*** Opening of RAW DATA ***
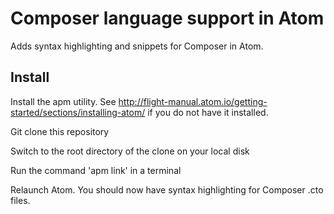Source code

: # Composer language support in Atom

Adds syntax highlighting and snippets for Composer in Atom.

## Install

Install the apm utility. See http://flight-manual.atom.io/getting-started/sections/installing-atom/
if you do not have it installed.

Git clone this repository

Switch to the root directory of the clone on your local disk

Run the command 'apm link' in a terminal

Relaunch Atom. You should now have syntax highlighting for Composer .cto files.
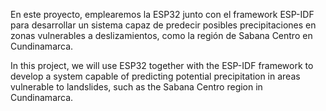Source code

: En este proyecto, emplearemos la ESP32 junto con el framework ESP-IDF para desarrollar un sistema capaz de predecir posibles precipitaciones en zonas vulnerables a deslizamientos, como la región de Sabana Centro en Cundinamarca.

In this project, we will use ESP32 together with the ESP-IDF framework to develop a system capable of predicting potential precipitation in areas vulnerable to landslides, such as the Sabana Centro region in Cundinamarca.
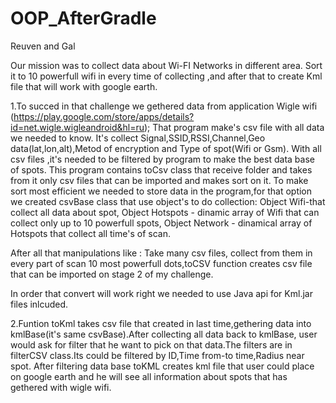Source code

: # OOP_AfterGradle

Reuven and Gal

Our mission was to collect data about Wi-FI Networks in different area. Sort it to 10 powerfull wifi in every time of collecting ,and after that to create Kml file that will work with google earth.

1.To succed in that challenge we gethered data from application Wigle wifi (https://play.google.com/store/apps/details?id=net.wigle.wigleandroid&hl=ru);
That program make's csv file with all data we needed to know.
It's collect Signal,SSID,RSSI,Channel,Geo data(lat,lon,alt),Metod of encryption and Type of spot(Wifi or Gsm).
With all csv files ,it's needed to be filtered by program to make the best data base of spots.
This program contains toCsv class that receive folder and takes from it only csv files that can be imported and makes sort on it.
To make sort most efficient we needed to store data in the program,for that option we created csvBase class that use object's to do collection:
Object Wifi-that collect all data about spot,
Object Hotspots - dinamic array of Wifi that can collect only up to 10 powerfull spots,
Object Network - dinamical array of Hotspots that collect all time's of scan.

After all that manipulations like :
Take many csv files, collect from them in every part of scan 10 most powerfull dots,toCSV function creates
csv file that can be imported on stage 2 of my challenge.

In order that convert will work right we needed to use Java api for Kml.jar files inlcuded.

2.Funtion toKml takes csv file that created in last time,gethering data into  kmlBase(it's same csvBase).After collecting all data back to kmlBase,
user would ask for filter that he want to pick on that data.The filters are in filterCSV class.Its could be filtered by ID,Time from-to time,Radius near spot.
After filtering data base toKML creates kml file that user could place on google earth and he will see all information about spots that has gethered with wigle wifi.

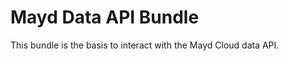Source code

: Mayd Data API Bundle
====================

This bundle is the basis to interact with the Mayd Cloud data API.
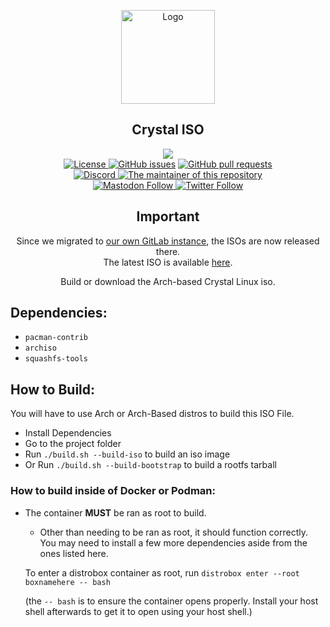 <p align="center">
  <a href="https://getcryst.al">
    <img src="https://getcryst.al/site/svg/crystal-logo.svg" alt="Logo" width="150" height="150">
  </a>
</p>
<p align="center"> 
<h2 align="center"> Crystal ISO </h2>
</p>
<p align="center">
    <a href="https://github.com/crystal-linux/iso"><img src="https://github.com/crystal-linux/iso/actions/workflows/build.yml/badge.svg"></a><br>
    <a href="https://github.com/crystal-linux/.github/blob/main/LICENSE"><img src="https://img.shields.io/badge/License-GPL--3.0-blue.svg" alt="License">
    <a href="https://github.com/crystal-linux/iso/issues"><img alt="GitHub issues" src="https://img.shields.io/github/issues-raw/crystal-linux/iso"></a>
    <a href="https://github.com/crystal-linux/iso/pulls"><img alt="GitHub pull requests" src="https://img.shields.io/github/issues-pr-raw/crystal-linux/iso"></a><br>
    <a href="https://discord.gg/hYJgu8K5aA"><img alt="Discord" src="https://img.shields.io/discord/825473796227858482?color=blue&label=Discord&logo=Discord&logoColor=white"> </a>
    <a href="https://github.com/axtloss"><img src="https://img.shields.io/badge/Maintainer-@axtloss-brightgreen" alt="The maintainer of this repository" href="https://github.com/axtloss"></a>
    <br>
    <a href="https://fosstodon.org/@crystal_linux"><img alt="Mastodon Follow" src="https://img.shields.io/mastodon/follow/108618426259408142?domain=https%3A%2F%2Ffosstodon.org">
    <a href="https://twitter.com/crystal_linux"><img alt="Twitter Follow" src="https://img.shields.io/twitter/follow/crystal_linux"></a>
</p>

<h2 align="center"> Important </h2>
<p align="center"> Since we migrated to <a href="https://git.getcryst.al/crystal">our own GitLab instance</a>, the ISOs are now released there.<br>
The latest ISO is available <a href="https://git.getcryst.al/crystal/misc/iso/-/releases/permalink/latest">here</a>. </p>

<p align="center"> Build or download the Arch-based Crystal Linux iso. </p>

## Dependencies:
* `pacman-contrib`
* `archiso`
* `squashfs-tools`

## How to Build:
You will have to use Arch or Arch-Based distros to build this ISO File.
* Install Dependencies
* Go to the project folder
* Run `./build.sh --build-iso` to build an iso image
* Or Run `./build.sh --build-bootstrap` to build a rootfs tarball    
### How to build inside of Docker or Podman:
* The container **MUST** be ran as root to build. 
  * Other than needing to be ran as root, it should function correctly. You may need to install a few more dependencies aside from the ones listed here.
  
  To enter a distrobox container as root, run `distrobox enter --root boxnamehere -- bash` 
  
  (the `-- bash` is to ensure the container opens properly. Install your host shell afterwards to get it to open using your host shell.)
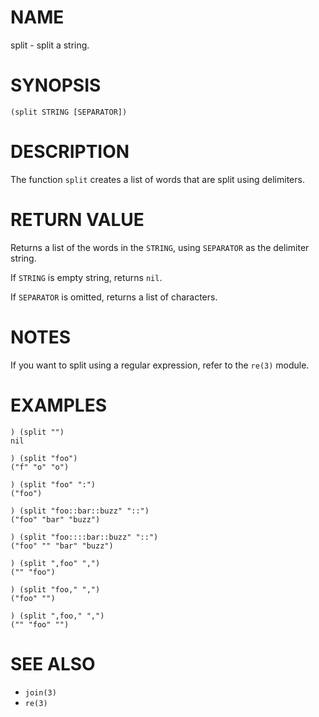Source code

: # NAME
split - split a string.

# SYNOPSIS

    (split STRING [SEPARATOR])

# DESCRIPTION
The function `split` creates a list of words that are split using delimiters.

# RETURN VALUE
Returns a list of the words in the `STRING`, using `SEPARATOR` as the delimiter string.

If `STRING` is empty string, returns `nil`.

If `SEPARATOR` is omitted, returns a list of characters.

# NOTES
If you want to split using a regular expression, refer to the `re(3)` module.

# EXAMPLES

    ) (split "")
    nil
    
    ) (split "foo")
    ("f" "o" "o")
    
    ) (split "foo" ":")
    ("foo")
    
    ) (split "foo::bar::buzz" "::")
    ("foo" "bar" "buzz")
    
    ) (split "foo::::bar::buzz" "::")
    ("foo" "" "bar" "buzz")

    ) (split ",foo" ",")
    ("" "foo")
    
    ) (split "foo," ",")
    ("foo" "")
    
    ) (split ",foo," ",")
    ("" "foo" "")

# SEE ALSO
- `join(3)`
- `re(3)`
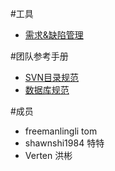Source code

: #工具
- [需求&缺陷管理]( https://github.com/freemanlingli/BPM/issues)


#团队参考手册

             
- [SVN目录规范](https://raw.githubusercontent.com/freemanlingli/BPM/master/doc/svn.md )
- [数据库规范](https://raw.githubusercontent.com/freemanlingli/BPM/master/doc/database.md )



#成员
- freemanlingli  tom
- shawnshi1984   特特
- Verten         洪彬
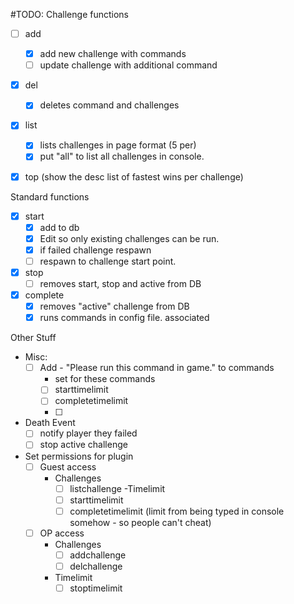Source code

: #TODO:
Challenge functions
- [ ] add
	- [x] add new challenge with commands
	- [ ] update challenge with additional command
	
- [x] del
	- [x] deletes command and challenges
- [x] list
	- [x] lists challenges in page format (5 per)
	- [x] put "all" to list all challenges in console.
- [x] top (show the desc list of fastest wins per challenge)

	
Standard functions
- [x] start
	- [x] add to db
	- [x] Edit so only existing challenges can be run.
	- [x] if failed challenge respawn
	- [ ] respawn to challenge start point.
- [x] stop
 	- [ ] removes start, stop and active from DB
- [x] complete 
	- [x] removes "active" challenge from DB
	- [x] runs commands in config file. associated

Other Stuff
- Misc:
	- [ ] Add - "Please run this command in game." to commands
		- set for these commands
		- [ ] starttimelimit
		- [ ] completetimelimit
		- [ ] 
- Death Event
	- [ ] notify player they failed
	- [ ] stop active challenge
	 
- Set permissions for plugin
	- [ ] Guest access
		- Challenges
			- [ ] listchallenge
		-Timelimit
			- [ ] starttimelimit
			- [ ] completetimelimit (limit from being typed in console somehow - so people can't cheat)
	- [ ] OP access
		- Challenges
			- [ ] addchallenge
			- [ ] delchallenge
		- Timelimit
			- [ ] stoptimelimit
*** Close of RAW DATA ***
### ABOUT THIS EXERCISE
A verbatim transcript of the entries above is required, with the pictures left out.

### RESULT
Source code

: # Composer language support in Atom

Adds syntax highlighting and snippets for Composer in Atom.

## Install

Install the apm utility. See http://flight-manual.atom.io/getting-started/sections/installing-atom/
if you do not have it installed.

Git clone this repository

Switch to the root directory of the clone on your local disk

Run the command 'apm link' in a terminal

Relaunch Atom. You should now have syntax highlighting for Composer .cto files.
Source code

: En este proyecto, emplearemos la ESP32 junto con el framework ESP-IDF para desarrollar un sistema capaz de predecir posibles precipitaciones en zonas vulnerables a deslizamientos, como la región de Sabana Centro en Cundinamarca.

In this project, we will use ESP32 together with the ESP-IDF framework to develop a system capable of predicting potential precipitation in areas vulnerable to landslides, such as the Sabana Centro region in Cundinamarca.
Source code

: # OOP_AfterGradle

Reuven and Gal

Our mission was to collect data about Wi-FI Networks in different area. Sort it to 10 powerfull wifi in every time of collecting ,and after that to create Kml file that will work with google earth.

1.To succed in that challenge we gethered data from application Wigle wifi (https://play.google.com/store/apps/details?id=net.wigle.wigleandroid&hl=ru);
That program make's csv file with all data we needed to know.
It's collect Signal,SSID,RSSI,Channel,Geo data(lat,lon,alt),Metod of encryption and Type of spot(Wifi or Gsm).
With all csv files ,it's needed to be filtered by program to make the best data base of spots.
This program contains toCsv class that receive folder and takes from it only csv files that can be imported and makes sort on it.
To make sort most efficient we needed to store data in the program,for that option we created csvBase class that use object's to do collection:
Object Wifi-that collect all data about spot,
Object Hotspots - dinamic array of Wifi that can collect only up to 10 powerfull spots,
Object Network - dinamical array of Hotspots that collect all time's of scan.

After all that manipulations like :
Take many csv files, collect from them in every part of scan 10 most powerfull dots,toCSV function creates
csv file that can be imported on stage 2 of my challenge.

In order that convert will work right we needed to use Java api for Kml.jar files inlcuded.

2.Funtion toKml takes csv file that created in last time,gethering data into  kmlBase(it's same csvBase).After collecting all data back to kmlBase,
user would ask for filter that he want to pick on that data.The filters are in filterCSV class.Its could be filtered by ID,Time from-to time,Radius near spot.
After filtering data base toKML creates kml file that user could place on google earth and he will see all information about spots that has gethered with wigle wifi.

Source code

: Mayd Data API Bundle
====================

This bundle is the basis to interact with the Mayd Cloud data API.
 <p align="center">
  <a href="https://getcryst.al">
    <img src="https://getcryst.al/site/svg/crystal-logo.svg" alt="Logo" width="150" height="150">
  </a>
</p>
<p align="center"> 
<h2 align="center"> Crystal ISO </h2>
</p>
<p align="center">
    <a href="https://github.com/crystal-linux/iso"><img src="https://github.com/crystal-linux/iso/actions/workflows/build.yml/badge.svg"></a><br>
    <a href="https://github.com/crystal-linux/.github/blob/main/LICENSE"><img src="https://img.shields.io/badge/License-GPL--3.0-blue.svg" alt="License">
    <a href="https://github.com/crystal-linux/iso/issues"><img alt="GitHub issues" src="https://img.shields.io/github/issues-raw/crystal-linux/iso"></a>
    <a href="https://github.com/crystal-linux/iso/pulls"><img alt="GitHub pull requests" src="https://img.shields.io/github/issues-pr-raw/crystal-linux/iso"></a><br>
    <a href="https://discord.gg/hYJgu8K5aA"><img alt="Discord" src="https://img.shields.io/discord/825473796227858482?color=blue&label=Discord&logo=Discord&logoColor=white"> </a>
    <a href="https://github.com/axtloss"><img src="https://img.shields.io/badge/Maintainer-@axtloss-brightgreen" alt="The maintainer of this repository" href="https://github.com/axtloss"></a>
    <br>
    <a href="https://fosstodon.org/@crystal_linux"><img alt="Mastodon Follow" src="https://img.shields.io/mastodon/follow/108618426259408142?domain=https%3A%2F%2Ffosstodon.org">
    <a href="https://twitter.com/crystal_linux"><img alt="Twitter Follow" src="https://img.shields.io/twitter/follow/crystal_linux"></a>
</p>

<h2 align="center"> Important </h2>
<p align="center"> Since we migrated to <a href="https://git.getcryst.al/crystal">our own GitLab instance</a>, the ISOs are now released there.<br>
The latest ISO is available <a href="https://git.getcryst.al/crystal/misc/iso/-/releases/permalink/latest">here</a>. </p>

<p align="center"> Build or download the Arch-based Crystal Linux iso. </p>

## Dependencies:
* `pacman-contrib`
* `archiso`
* `squashfs-tools`

## How to Build:
You will have to use Arch or Arch-Based distros to build this ISO File.
* Install Dependencies
* Go to the project folder
* Run `./build.sh --build-iso` to build an iso image
* Or Run `./build.sh --build-bootstrap` to build a rootfs tarball    
### How to build inside of Docker or Podman:
* The container **MUST** be ran as root to build. 
  * Other than needing to be ran as root, it should function correctly. You may need to install a few more dependencies aside from the ones listed here.
  
  To enter a distrobox container as root, run `distrobox enter --root boxnamehere -- bash` 
  
  (the `-- bash` is to ensure the container opens properly. Install your host shell afterwards to get it to open using your host shell.)
Source code

: # NAME
split - split a string.

# SYNOPSIS

    (split STRING [SEPARATOR])

# DESCRIPTION
The function `split` creates a list of words that are split using delimiters.

# RETURN VALUE
Returns a list of the words in the `STRING`, using `SEPARATOR` as the delimiter string.

If `STRING` is empty string, returns `nil`.

If `SEPARATOR` is omitted, returns a list of characters.

# NOTES
If you want to split using a regular expression, refer to the `re(3)` module.

# EXAMPLES

    ) (split "")
    nil
    
    ) (split "foo")
    ("f" "o" "o")
    
    ) (split "foo" ":")
    ("foo")
    
    ) (split "foo::bar::buzz" "::")
    ("foo" "bar" "buzz")
    
    ) (split "foo::::bar::buzz" "::")
    ("foo" "" "bar" "buzz")

    ) (split ",foo" ",")
    ("" "foo")
    
    ) (split "foo," ",")
    ("foo" "")
    
    ) (split ",foo," ",")
    ("" "foo" "")

# SEE ALSO
- `join(3)`
- `re(3)`
Source code

: #工具
- [需求&缺陷管理]( https://github.com/freemanlingli/BPM/issues)


#团队参考手册

             
- [SVN目录规范](https://raw.githubusercontent.com/freemanlingli/BPM/master/doc/svn.md )
- [数据库规范](https://raw.githubusercontent.com/freemanlingli/BPM/master/doc/database.md )



#成员
- freemanlingli  tom
- shawnshi1984   特特
- Verten         洪彬
Source code

: #TODO:
Challenge functions
- [ ] add
	- [x] add new challenge with commands
	- [ ] update challenge with additional command
	
- [x] del
	- [x] deletes command and challenges
- [x] list
	- [x] lists challenges in page format (5 per)
	- [x] put "all" to list all challenges in console.
- [x] top (show the desc list of fastest wins per challenge)

	
Standard functions
- [x] start
	- [x] add to db
	- [x] Edit so only existing challenges can be run.
	- [x] if failed challenge respawn
	- [ ] respawn to challenge start point.
- [x] stop
 	- [ ] removes start, stop and active from DB
- [x] complete 
	- [x] removes "active" challenge from DB
	- [x] runs commands in config file. associated

Other Stuff
- Misc:
	- [ ] Add - "Please run this command in game." to commands
		- set for these commands
		- [ ] starttimelimit
		- [ ] completetimelimit
		- [ ] 
- Death Event
	- [ ] notify player they failed
	- [ ] stop active challenge
	 
- Set permissions for plugin
	- [ ] Guest access
		- Challenges
			- [ ] listchallenge
		-Timelimit
			- [ ] starttimelimit
			- [ ] completetimelimit (limit from being typed in console somehow - so people can't cheat)
	- [ ] OP access
		- Challenges
			- [ ] addchallenge
			- [ ] delchallenge
		- Timelimit
			- [ ] stoptimelimit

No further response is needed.